Posted by: Jennifer Hill

storms21.jpgThe dust has settled on Alistair Darling’s first Budget and consumers have been given little reason for celebration. The Chancellor, though announcing various measures designed to increase housing affordability, has done nothing to help the masses.

There were no moves to give a helping hand to hard-pressed householders, already struggling amid rocketing mortgage, food, fuel and tax costs, to ride out an impending recession. Darling did pledge to introduce a savings scheme targeted at low and moderate earners, often least able to save: the “saving gateway” will attract government matching for savings over the duration of people’s participation in the scheme. This has the potential to introduce up to eight million people into mainstream savings in the UK who otherwise might not make thrift a priority.

But the level of take-up of such a scheme, amid record personal debt levels and huge pressure on people’s purse-strings, is debatable. Other such government schemes to encourage the nation to save have hardly been a runaway success: think stakeholder pensions and child-trust funds (CTF). One fifth of parents currently let their CTF expire — the government can’t even give money away.

Individual savings accounts (ISAs), on the other hand, have flourished. They are one of the government’s true success stories. More than one in three adults hold an ISA and almost 215 billion pounds has been invested — making them far more popular than other savings initiatives.

Yet, the limits that savers can squirrel away into these tax-efficient vehicles have sorely failed to keep pace with inflation. The allowance will increase to 7,200 pounds from 7,000 pounds (3,600 pounds of which can be held in cash, up from 3,000 pounds) in the coming tax year — but that means the total threshold has risen by less than 3 percent since the accounts were introduced almost a decade ago. “Failing to increase ISA allowances further is a poke in the eye of savers who need encouragement to put away money,” says David Kuo, head of personal finance at Fool.co.uk.

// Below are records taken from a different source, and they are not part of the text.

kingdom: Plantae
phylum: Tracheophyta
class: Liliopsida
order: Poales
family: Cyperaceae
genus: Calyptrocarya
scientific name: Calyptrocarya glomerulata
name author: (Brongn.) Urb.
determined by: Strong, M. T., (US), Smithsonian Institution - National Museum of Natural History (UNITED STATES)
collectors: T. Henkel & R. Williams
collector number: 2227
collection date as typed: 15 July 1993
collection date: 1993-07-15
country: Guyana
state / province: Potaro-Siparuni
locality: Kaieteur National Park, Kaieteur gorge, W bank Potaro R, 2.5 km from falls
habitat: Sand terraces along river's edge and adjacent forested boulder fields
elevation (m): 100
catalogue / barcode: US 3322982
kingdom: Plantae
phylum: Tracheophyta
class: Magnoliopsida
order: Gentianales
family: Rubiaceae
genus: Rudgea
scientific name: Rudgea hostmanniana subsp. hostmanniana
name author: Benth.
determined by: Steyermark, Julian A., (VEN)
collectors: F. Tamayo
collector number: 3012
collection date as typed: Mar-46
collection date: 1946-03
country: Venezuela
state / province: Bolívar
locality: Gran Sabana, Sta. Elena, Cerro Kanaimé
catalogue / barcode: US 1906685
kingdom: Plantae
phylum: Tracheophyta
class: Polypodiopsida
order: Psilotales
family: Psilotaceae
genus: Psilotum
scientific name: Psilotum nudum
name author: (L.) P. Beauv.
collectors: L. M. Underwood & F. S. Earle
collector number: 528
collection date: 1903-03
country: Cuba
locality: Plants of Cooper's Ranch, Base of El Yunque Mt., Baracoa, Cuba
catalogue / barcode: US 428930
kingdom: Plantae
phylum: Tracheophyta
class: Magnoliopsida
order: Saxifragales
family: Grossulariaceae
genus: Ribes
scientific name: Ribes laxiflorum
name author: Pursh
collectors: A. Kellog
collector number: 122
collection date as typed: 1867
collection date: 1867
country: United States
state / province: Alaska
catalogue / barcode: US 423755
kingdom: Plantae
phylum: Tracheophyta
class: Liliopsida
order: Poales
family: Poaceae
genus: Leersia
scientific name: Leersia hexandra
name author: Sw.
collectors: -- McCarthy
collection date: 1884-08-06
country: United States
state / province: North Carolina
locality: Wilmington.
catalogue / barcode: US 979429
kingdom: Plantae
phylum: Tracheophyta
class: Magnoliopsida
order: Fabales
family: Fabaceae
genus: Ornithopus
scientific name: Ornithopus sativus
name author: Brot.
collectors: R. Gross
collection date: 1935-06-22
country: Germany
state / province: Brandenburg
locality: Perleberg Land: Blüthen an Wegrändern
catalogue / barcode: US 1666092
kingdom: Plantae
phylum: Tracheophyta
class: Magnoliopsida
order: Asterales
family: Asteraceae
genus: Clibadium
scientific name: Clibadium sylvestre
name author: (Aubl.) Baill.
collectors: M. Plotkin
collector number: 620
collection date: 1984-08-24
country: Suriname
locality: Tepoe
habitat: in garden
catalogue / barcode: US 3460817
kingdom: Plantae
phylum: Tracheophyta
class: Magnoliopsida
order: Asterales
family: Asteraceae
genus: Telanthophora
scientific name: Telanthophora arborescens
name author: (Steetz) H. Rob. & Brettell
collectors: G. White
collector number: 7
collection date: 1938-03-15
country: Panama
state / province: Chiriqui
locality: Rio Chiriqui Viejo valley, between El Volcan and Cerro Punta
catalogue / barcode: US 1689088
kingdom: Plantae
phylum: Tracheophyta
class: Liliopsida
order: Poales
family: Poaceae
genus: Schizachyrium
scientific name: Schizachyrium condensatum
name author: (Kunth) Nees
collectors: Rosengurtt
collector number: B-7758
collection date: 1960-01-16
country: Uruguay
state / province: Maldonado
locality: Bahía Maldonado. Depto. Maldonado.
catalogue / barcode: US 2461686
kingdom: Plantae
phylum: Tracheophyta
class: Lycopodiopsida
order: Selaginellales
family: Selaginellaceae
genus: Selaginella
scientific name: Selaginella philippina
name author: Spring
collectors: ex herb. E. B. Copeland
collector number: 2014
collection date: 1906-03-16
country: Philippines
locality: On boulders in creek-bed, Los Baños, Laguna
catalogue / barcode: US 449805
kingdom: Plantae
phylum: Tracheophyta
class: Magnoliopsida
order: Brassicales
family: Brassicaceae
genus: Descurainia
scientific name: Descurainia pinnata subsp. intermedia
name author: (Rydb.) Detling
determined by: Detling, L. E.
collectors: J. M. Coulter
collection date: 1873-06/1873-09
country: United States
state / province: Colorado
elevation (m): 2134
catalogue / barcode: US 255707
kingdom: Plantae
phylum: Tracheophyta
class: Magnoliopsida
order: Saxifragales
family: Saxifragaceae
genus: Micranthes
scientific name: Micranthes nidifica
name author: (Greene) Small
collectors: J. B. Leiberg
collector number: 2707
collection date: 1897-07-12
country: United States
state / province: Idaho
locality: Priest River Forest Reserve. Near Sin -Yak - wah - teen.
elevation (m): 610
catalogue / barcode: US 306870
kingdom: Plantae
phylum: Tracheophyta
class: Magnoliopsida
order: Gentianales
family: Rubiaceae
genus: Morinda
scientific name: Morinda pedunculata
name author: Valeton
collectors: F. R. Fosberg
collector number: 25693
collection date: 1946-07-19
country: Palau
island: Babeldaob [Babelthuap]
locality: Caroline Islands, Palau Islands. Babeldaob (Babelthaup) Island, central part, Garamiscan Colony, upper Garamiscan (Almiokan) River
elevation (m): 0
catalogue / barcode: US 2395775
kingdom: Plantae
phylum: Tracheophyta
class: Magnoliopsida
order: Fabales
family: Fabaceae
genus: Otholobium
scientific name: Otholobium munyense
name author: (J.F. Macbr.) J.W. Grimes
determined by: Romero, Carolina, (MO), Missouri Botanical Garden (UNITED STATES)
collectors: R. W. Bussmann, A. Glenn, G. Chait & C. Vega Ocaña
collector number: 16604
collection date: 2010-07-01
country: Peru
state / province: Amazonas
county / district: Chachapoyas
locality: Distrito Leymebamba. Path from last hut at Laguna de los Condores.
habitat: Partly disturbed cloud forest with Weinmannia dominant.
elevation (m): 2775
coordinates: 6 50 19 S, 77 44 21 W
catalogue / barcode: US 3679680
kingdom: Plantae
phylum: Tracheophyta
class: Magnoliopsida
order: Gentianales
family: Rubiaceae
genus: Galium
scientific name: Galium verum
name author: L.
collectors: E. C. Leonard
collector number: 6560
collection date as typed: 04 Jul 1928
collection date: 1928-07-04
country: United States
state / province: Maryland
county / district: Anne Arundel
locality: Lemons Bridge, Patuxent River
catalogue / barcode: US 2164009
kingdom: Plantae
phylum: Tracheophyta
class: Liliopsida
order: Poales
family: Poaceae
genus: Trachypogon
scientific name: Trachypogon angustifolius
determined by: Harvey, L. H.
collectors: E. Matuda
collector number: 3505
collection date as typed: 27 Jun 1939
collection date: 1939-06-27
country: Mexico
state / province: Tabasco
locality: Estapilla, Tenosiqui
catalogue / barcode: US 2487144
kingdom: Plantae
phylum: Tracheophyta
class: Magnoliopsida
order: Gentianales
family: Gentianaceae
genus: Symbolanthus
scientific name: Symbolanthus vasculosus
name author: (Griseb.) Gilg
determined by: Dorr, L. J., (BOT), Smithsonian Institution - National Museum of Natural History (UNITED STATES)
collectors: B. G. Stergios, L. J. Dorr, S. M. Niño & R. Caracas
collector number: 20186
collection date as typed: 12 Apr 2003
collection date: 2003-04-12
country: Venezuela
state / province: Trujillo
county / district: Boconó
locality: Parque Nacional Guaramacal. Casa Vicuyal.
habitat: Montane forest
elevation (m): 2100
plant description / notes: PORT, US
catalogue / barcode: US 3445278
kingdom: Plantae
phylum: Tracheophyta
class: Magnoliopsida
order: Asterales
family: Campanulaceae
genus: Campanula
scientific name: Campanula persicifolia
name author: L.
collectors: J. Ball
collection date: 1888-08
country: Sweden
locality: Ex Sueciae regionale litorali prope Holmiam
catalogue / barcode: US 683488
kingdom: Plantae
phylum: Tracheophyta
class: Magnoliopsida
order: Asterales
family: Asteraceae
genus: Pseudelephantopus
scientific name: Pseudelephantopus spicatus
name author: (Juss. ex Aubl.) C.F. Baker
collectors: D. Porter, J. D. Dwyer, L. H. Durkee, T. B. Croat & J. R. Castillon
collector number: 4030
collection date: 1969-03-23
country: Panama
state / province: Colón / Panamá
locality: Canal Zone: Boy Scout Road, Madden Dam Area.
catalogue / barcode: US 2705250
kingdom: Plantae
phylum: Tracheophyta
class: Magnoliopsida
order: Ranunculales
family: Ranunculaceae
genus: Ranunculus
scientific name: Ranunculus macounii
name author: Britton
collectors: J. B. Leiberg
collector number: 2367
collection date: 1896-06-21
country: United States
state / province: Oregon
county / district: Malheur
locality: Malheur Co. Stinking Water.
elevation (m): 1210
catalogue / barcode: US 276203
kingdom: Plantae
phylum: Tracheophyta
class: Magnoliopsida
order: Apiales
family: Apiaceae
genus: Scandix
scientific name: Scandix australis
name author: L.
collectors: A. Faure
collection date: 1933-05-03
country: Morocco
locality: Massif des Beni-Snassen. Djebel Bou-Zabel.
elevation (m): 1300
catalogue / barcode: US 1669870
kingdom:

Other changes to the ISA regime mean people will be able to switch cash holdings into stocks and shares — but the reverse will not be possible. And, once the switch has been made, there’s no turning back. The new rules raise the spectre of “another ghastly financial scandal”, according to Cliff Husband, research director at AWD Chase de Vere. “People could switch their ISA cash savings into investments unaware that they can’t switch back. This looks like another poorly delivered initiative from the government; it would be far fairer to all taxpayers if the switch between cash and investment within an ISA could be easily reversed.”

On pensions, too, there is little to encourage saving. While scrapping the 10 pence income tax rate and reducing the basic rate by 2 pence has done next to nothing to increase people’s take home pay, it has reduced the amount of tax relief they’ll get on their pension savings. The Chancellor has maintain higher level tax relief on gifts to charities, so why not for pensions?

“Frankly, while politicians have gold-plated final salary pensions, they can tinker with regulations which will have no real benefit for real workers,” says AWD’s marketing director Martyn Laverick. “If MPs did not have such generous pensions and they faced the same issues the majority of people in this country face about their pensions we would see more decisive action.”

So, it seems, consumers must face the headwinds and try to ride out the storm alone. From today, they should be tightening their belts.